**What you should do**
The records below are to be reproduced exactly, and no picture should appear in the copy.

**Supplied material**

-------------------------

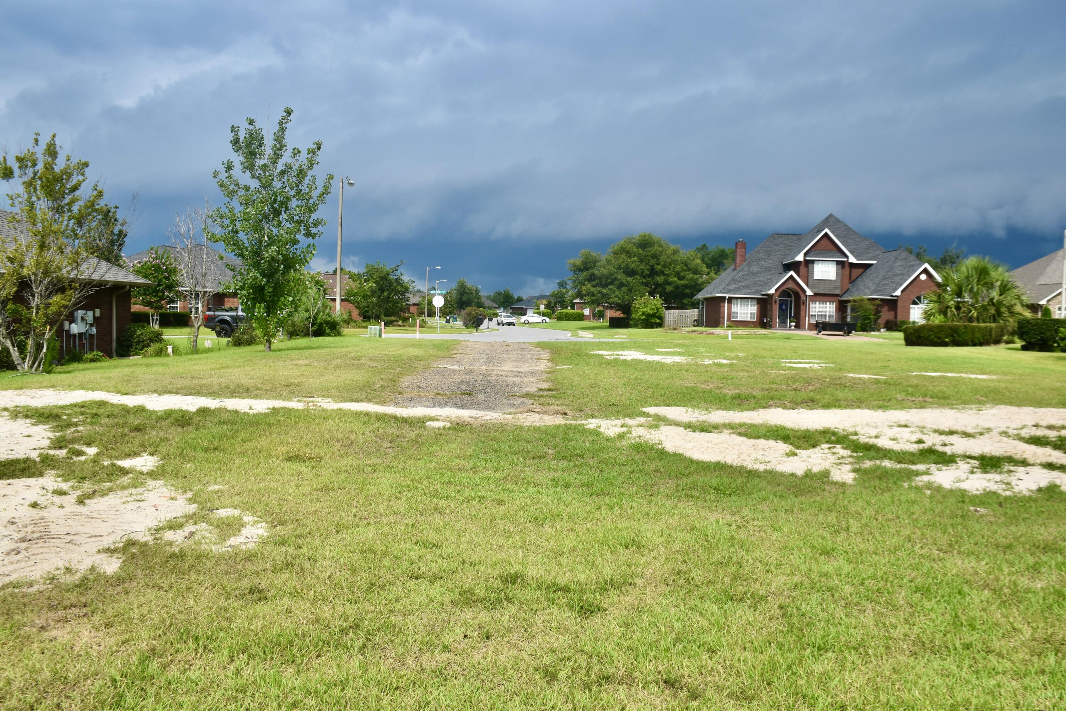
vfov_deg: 47.9
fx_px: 800
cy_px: 356
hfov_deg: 67.4
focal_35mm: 27
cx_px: 533
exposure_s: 1/400
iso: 200
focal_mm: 18
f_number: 10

-------------------------

**Written response**
vfov_deg: 47.9
fx_px: 800
cy_px: 356
hfov_deg: 67.4
focal_35mm: 27
cx_px: 533
exposure_s: 1/400
iso: 200
focal_mm: 18
f_number: 10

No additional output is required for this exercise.